Avec les conseils de sa mère, Kael commençait à accepter cette partie de lui-même qu'il tentait de fuir. Ils passèrent les trois jours suivant ensemble à profiter du moment présent comme deux enfants retrouvant leur innocence. Finalement, Ezra se surprit à apprécier ce temps chez lui, loin d'être aussi mal qu'il l'aurait cru. Le fait que ses phéromones ne se sentent presque pas l'aidait, avec les suppresseurs il redevenait le bêta qu'il a toujours été.

— Viens ici, mi bebé.

— Mamá, arrête avec ces surnoms stupides.

— Tu blesses mon petit cœur, là…

— Pff, comme si c'était vrai.

Elle lui tendit les bras et il vint se blottir contre elle, posant sa tête sur sa cuisse pendant qu'elle lui caressait les cheveux. Ils discutèrent comme de vieux amis.

— Tu boudes toujours ton copain ?

— C'est pas moi qui l'évite, c'est lui. Et pour la millième fois, c'est pas… Bon, j'arrête de te le dire, tu n'en fais qu'à ta grosse tête.

— Pourtant, il semble que tu lui manques. Et pas qu'un peu.

Ezra redressa la tête, intrigué.

— Et comment tu sais ça ? Tu l'as vu ?

— Et alors ? J'ai pas le droit ?

— Si, mais…

— Elena voulait me saluer, sachant que j'étais là…

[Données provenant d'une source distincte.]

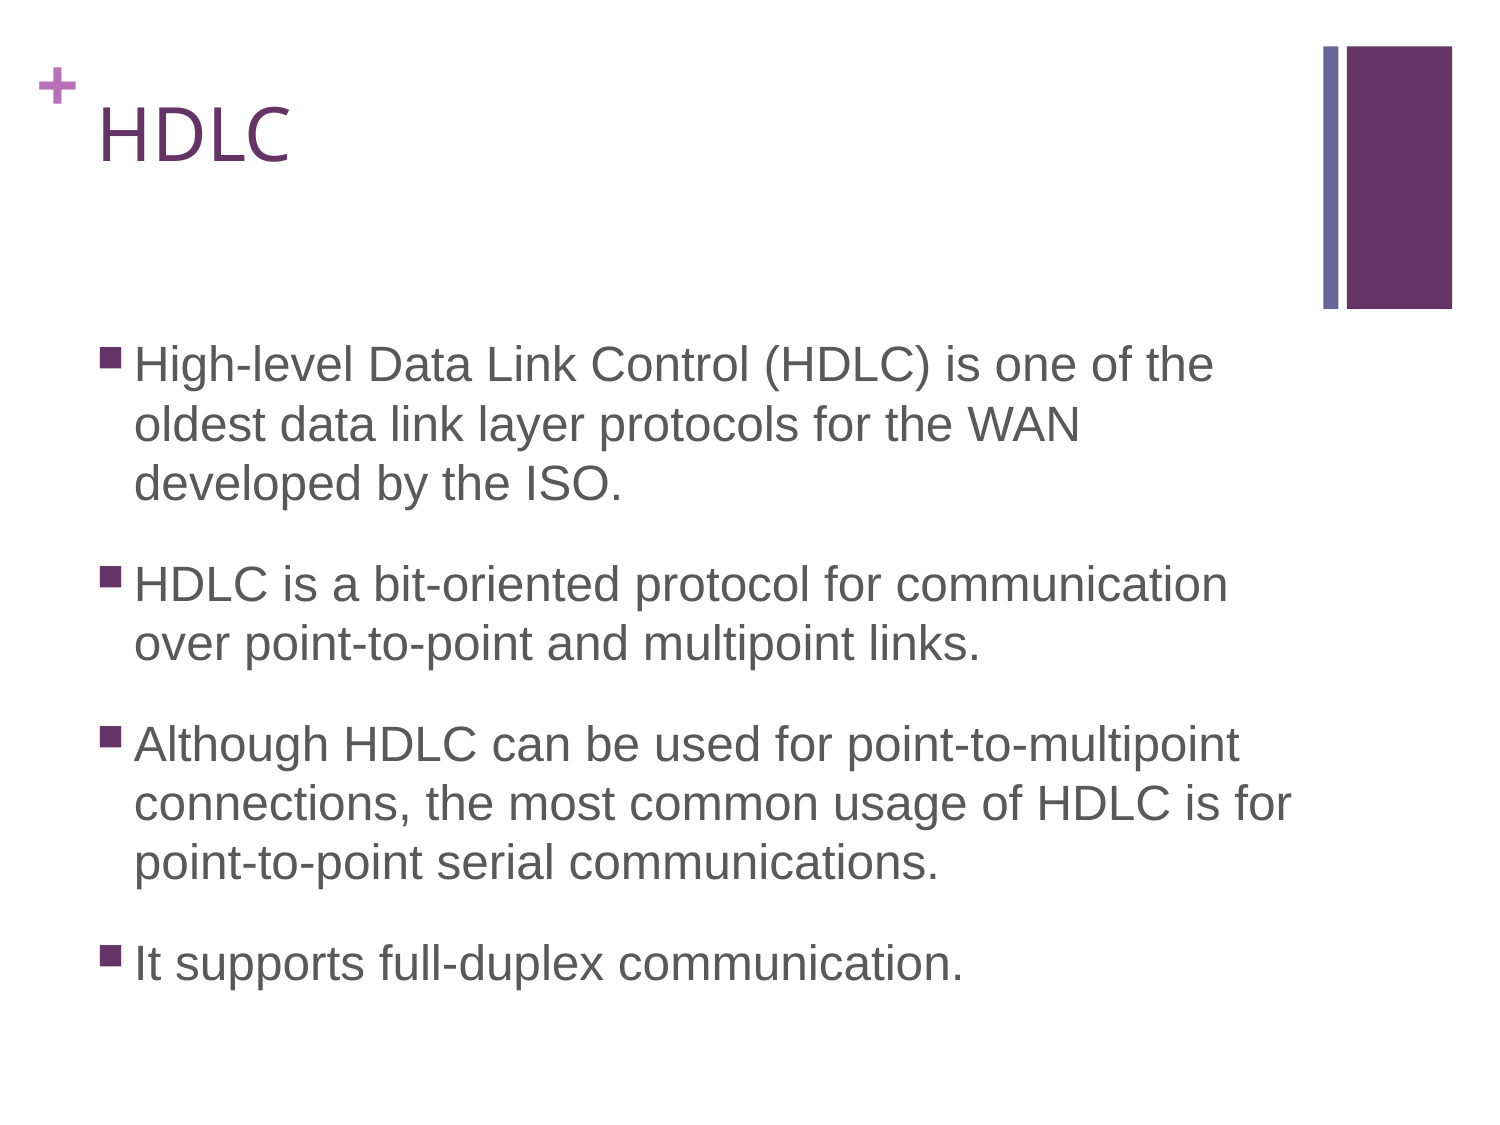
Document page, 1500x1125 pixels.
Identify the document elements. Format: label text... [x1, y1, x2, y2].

title HDLC [81, 79, 1322, 263]
list High-level Data Link Control (HDLC) is one of the oldest data link layer protocols for the WAN developed by the ISO. HDLC is a bit-oriented protocol for communication over point-to-point and multipoint links. Although HDLC can be used for point-to-multipoint connections, the most common usage of HDLC is for point-to-point serial communications. It supports full-duplex communication. [81, 324, 1322, 1005]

— Et comment elle savait que t'étais là ? la coupa Ezra, les yeux plissés.

Le visage de sa mère trahit qu'elle s'était fait prendre la main dans le sac.

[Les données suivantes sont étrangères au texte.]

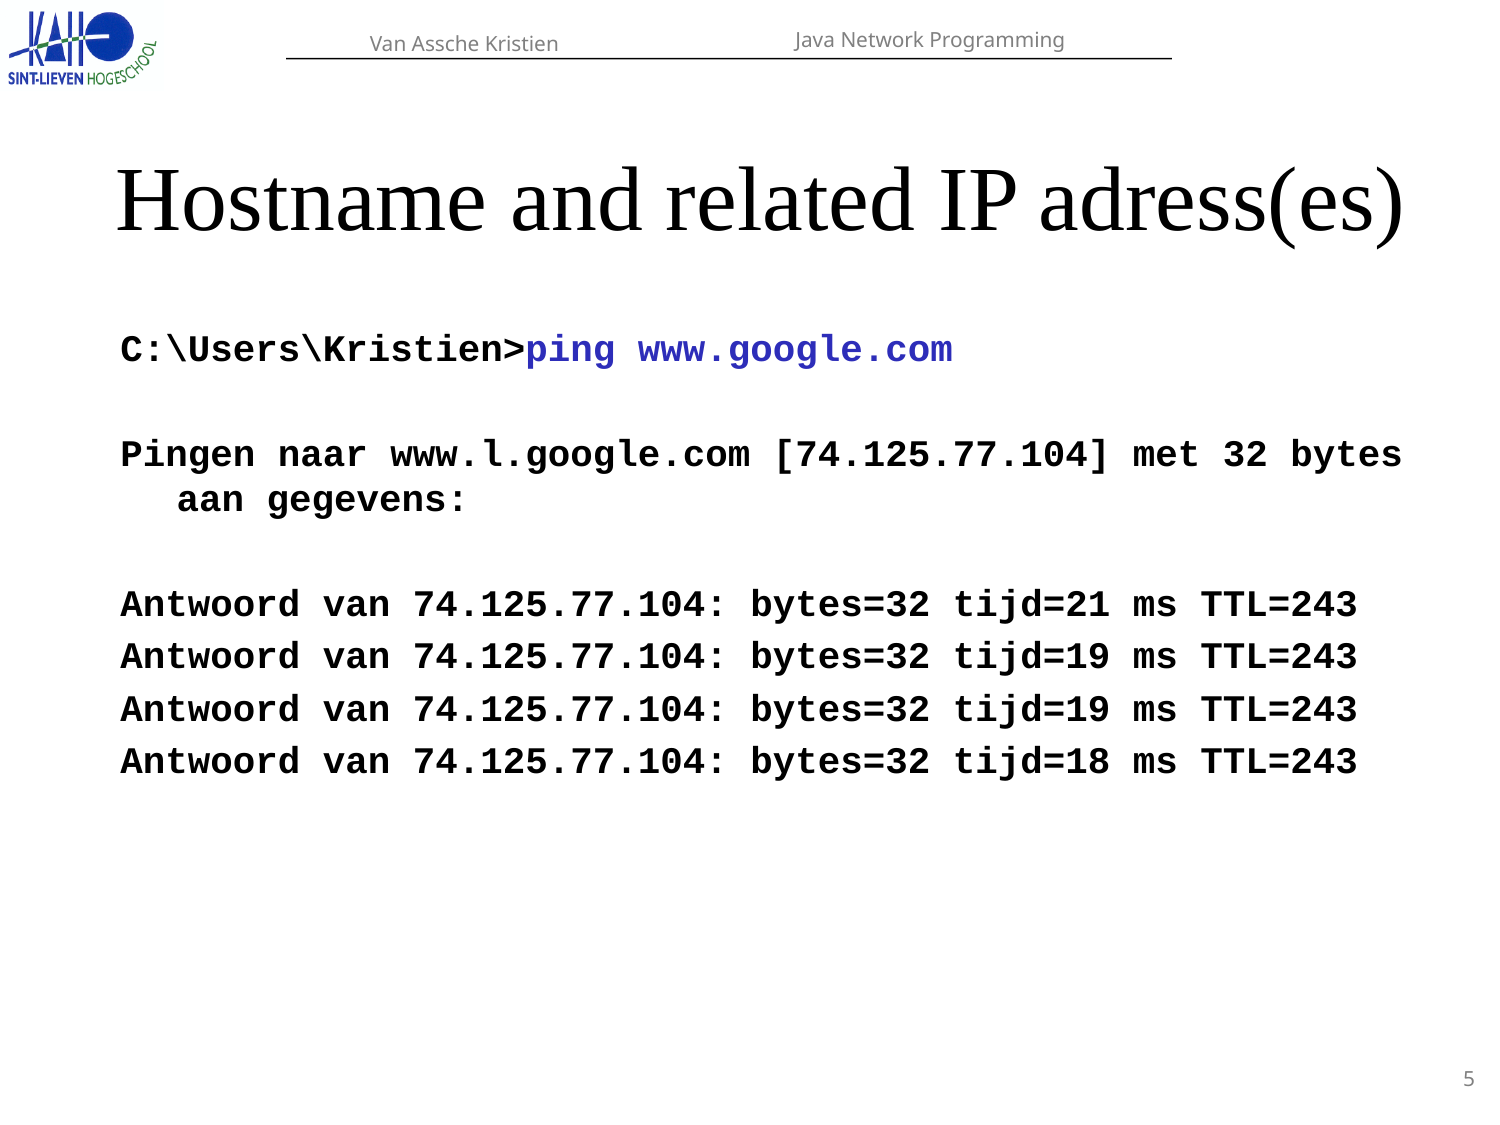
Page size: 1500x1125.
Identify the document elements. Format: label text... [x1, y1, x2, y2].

picture [0, 0, 164, 91]
title Hostname and related IP adress(es) [70, 99, 1454, 288]
list C:\Users\Kristien>ping www.google.com Pingen naar www.l.google.com [74.125.77.104] met 32 bytes aan gegevens: Antwoord van 74.125.77.104: bytes=32 tijd=21 ms TTL=243 Antwoord van 74.125.77.104: bytes=32 tijd=19 ms TTL=243 Antwoord van 74.125.77.104: bytes=32 tijd=19 ms TTL=243 Antwoord van 74.125.77.104: bytes=32 tijd=18 ms TTL=243 [105, 316, 1459, 821]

— Kael, commença-t-elle d'une voix hésitante, il m'appelle presque tous les jours pour prendre de tes nouvelles. Il me demande si je t'ai parlé, si tu vas bien, si tu m'as parlé de lui… Bref. Et avant que tu m'appelles, il m'avait déjà laissé un message pour que je rentre et m'occupe de toi. Mais je pensais pas que ton état était si grave. Ta voix de mort-vivant au téléphone m'a vite fait changer d'avis.

— S'il ne veut pas me voir, pourquoi il se donne tant de mal ?

Elle soupira, caressant doucement ses cheveux.

— Chéri, tu te souviens quand j'avais quitté la maison pour aller chez ta grand-mère parce que ton père m'insupportait ? En réalité, j'étais jalouse. Trop jalouse de sa collègue de travail avec qui il était proche. Je savais qu'il était fidèle, mais je pouvais pas m'en empêcher. Et quand j'ai su pour sa maladie, j'ai terriblement regretté d'avoir perdu ce temps précieux sans le lui consacrer.

— Où tu veux en venir ?

— Ce que je veux dire, c'est que parfois, on agit de manière stupide à cause de nos sentiments. Mais même ces réactions montrent à quel point on tient à quelqu'un. Peu importe qui s'excuse en premier, l'important, c'est de pardonner et d'avancer.